Required action:
Reproduce the lines of text in every record below without any change, leaving out the pictures.
Start of Available data
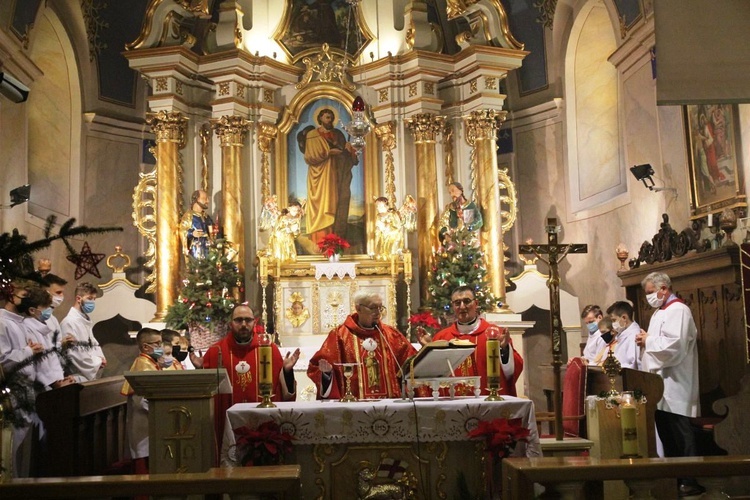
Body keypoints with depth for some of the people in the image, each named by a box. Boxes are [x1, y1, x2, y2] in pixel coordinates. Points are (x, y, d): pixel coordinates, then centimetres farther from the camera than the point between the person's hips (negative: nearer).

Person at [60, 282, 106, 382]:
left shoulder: (86, 320, 14)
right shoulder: (69, 322, -15)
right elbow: (72, 353, -20)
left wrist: (100, 357, 0)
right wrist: (97, 362, -10)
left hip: (92, 375, 9)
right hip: (79, 378, -9)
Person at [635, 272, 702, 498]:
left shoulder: (678, 310, -13)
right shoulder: (661, 311, 18)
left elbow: (674, 345, -25)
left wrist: (648, 340, -13)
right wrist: (645, 342, 3)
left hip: (674, 386, -10)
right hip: (661, 385, 10)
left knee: (680, 436, -5)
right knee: (667, 435, 13)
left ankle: (690, 481, 1)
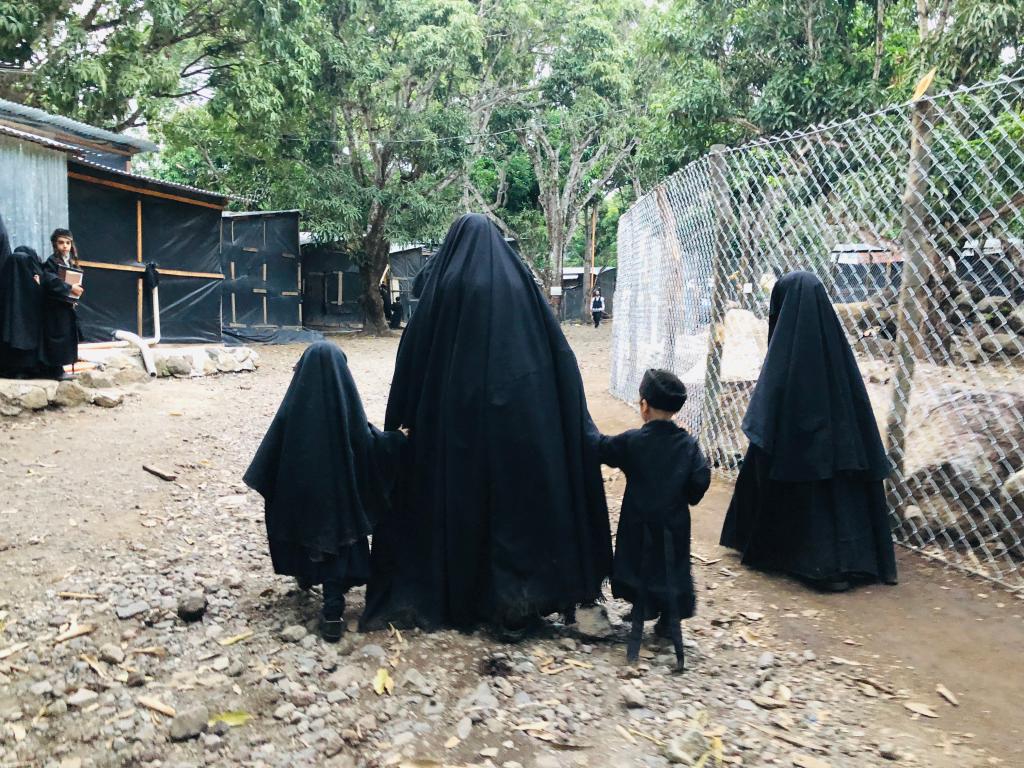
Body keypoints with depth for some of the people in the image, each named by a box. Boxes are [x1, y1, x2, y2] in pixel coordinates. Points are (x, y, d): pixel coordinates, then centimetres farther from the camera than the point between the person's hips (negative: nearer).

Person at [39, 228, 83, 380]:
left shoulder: (71, 261, 14)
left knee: (67, 335, 9)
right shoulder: (52, 261, -10)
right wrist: (70, 288, -24)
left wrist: (78, 290, -1)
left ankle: (55, 367, 17)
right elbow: (50, 281, -24)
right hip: (56, 306, -8)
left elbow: (76, 281, 18)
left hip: (68, 305, 8)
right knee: (58, 336, -6)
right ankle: (56, 370, -1)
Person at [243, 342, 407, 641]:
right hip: (339, 489, -2)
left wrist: (262, 482, 10)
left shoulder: (295, 403, -10)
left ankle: (305, 575, 51)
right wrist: (397, 438, 10)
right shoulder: (346, 402, -14)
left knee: (304, 528, 27)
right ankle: (332, 613, 2)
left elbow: (274, 446, -3)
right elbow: (367, 440, -7)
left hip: (299, 488, 2)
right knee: (337, 541, 6)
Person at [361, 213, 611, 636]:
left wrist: (401, 418, 4)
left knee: (453, 498, 9)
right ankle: (512, 600, 13)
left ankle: (446, 597, 19)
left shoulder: (445, 283, -3)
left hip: (454, 414, -2)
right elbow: (559, 352, 2)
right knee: (515, 496, 9)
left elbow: (414, 353, -4)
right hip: (516, 413, 2)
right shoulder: (518, 280, 4)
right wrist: (581, 423, 7)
End of Available data
Your solution:
Body keypoints with depth for some of the people in the image, each named by a box. Boxes are [x1, y1, x2, y2] in pixel coordinates. Points are (x, y, d): pixel coordinates, then centimetres farther from the camera than the point between the person's hips (negative: nearer).

Person at [60, 282, 106, 382]:
left shoulder: (86, 320, 14)
right shoulder: (69, 322, -15)
right elbow: (72, 353, -20)
left wrist: (100, 357, 0)
right wrist: (97, 362, -10)
left hip: (92, 375, 9)
right hip: (79, 378, -9)
Person at [635, 272, 702, 498]:
left shoulder: (678, 310, -13)
right shoulder: (661, 311, 18)
left elbow: (674, 345, -25)
left wrist: (648, 340, -13)
right wrist: (645, 342, 3)
left hip: (674, 386, -10)
right hip: (661, 385, 10)
left knee: (680, 436, -5)
right knee: (667, 435, 13)
left ankle: (690, 481, 1)
Body keypoints with depth for some of the people in the image, each named by a box. Boxes are [x1, y1, x2, y2] in pixel coordinates. Points are (x, y, d): pixel coordinates, then centimetres farther from the camera than the point between the person's hips (negative: nearer).

Person at [39, 228, 83, 380]:
left shoulder: (71, 261, 14)
left knee: (67, 335, 9)
right shoulder: (52, 261, -10)
right wrist: (70, 288, -24)
left wrist: (78, 290, -1)
left ankle: (55, 367, 17)
right elbow: (50, 281, -24)
right hip: (56, 306, -8)
left elbow: (76, 281, 18)
left hip: (68, 305, 8)
right knee: (58, 336, -6)
right ankle: (56, 370, -1)
Person at [243, 342, 407, 641]:
right hip: (339, 489, -2)
left wrist: (262, 482, 10)
left shoulder: (295, 403, -10)
left ankle: (305, 575, 51)
right wrist: (397, 438, 10)
right shoulder: (346, 402, -14)
left knee: (304, 528, 27)
right ankle: (332, 613, 2)
left elbow: (274, 446, -3)
right elbow: (367, 440, -7)
left hip: (299, 488, 2)
right knee: (337, 541, 6)
Person at [361, 213, 611, 636]:
left wrist: (401, 418, 4)
left knee: (453, 498, 9)
right ankle: (512, 600, 13)
left ankle: (446, 597, 19)
left shoulder: (445, 283, -3)
left hip: (454, 414, -2)
right elbow: (559, 352, 2)
right knee: (515, 496, 9)
left elbow: (414, 353, -4)
right hip: (516, 413, 2)
right shoulder: (518, 280, 4)
right wrist: (581, 423, 7)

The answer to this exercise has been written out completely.